Sweden could invoke NATO Article 4 over Baltic Sea cable rupture

Sweden could invoke NATO Article 4 over Baltic Sea cable rupture

Sweden could invoke NATO’s Article 4 and call an emergency alliance summit to respond to broken cables in the Baltic Sea. The request comes from the opposition Social Democrats who ask Stockholm to take a hard line.

“In the Baltic Sea there has been one accident after another. These various hybrid activities will not stop, and we cannot have a situation where we react to one accident after another. We need a comprehensive approach, an overall strategy by NATO,” said the party’s defense spokesman and former NATO minister Peter Hultqvist.

Article 4

Article 4 of NATO calls for the convening of an emergency summit, a more moderate version of Article 5, which instead requires members of the Alliance to go to war alongside an attacked country. Article 4 of NATO states that “the Parties shall consult each other whenever, in the opinion of either of them, the territorial integrity, political independence or security of either Party is threatened.”

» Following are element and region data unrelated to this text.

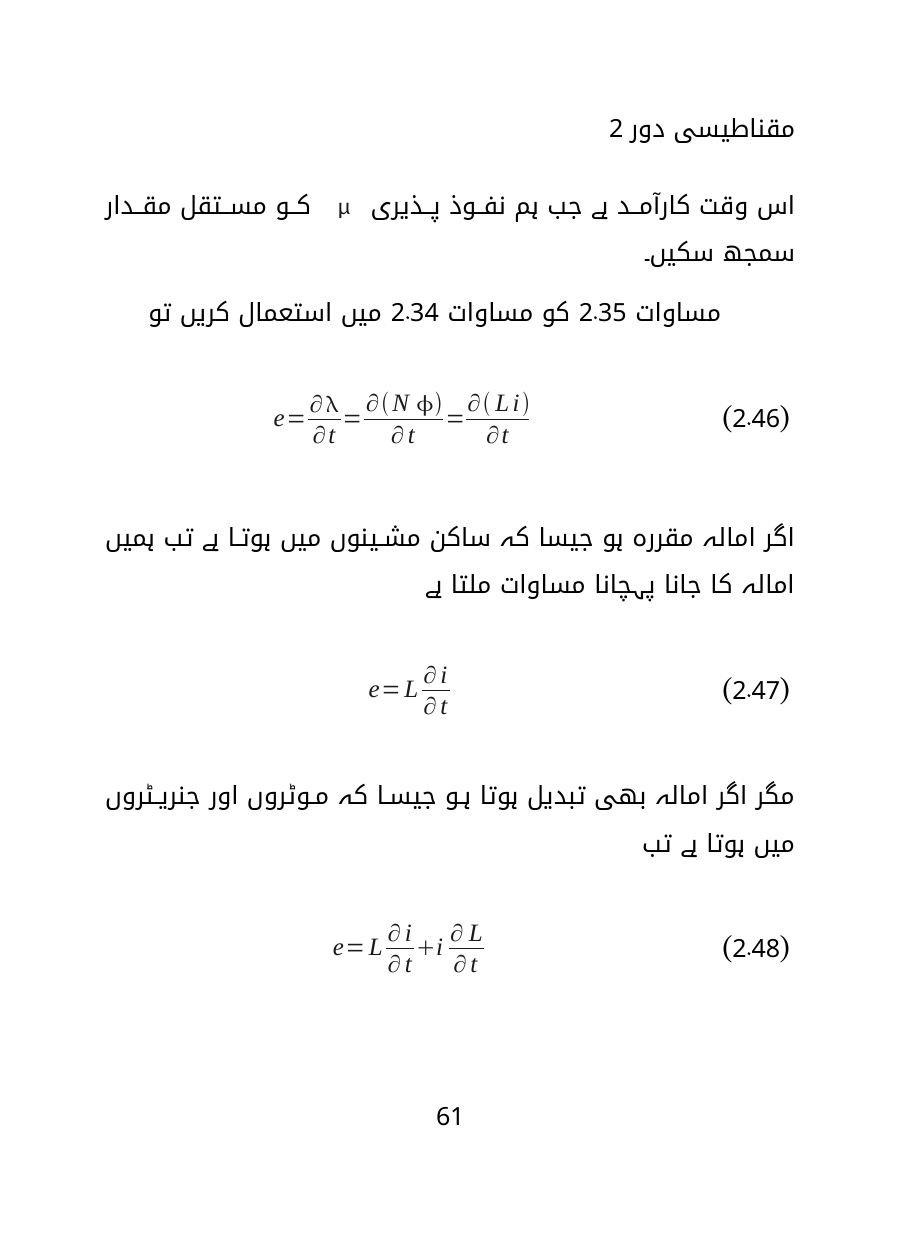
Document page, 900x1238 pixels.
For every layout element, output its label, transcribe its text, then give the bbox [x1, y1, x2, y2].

table_header [105, 914, 704, 997]
table_header (2.46) [691, 384, 795, 468]
table_header [105, 384, 691, 468]
text مساوات 2.35 کو مساوات 2.34 میں استعمال کریں تو [105, 290, 795, 337]
text مگر اگر امالہ بھی تبدیل ہوتا ہو جیسا کہ موٹروں اور جنریٹروں میں ہوتا ہے تب [105, 773, 795, 867]
table_header (2.47) [706, 656, 795, 738]
text اگر امالہ مقررہ ہو جیسا کہ ساکن مشینوں میں ہوتا ہے تب ہمیں امالہ کا جانا پہچانا مساوات ملتا ہے [105, 514, 795, 609]
text لچھا نمبر-2 کا ذاتی امالہ اور ان کا مشترکہ امالہ ہے۔ یہاں یہ واضع کرنا ضروری ہے کہ امالہ کا تصور اس وقت کارآمد ہے جب ہم نفوذ پذیری کو مستقل مقدار سمجھ سکیں۔ [105, 182, 795, 277]
table_header (2.48) [705, 914, 795, 997]
table_header [105, 656, 706, 738]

The request to activate this procedure, i.e. the request for urgent consultations due to a threat, is not an act of war but is nevertheless an important step because it formalizes for the first time the risk that the conflict could affect the security of member countries. If a meeting were to be held under this mechanism, members would consider coordinating their response, but would still not be obliged to act.

The article has been invoked seven times since the birth of NATO in 1949, when Russia threatened Eastern European states and when Turkey feared growing instability in the Middle East. In 2014, following Russia’s annexation of Crimea, it was Poland that invoked it.

Nothing excluded

In response to the Social Democrats’ request, Sweden’s Foreign Minister Maria Malmer Stenergard said the government was following developments closely and that “nothing had been ruled out.” “That said, it is also important to keep a cool head,” he added, saying he “welcomes” NATO Secretary General Mark Rutte’s announcement that the Alliance will increase its presence in the Baltic Sea.

Sabotage

On Christmas Day an undersea telecommunications cable was damaged. This is the 658 megawatt (Mw) Estlink 2 cable, which connects the Finnish and Estonian electricity grids together with the 358 Mw Estlink 1. Finnish investigators are trying to understand whether a ship linked to Russia carried out sabotage.

Last Thursday, the nation’s authorities seized a Cook Islands-registered vessel called the Eagle S, which is believed to have caused the damage by dragging its anchor on the seabed, one of many such incidents in recent years. Sweden only recently joined NATO in March after pursuing a policy of neutrality since the early 19th century, including during World War II.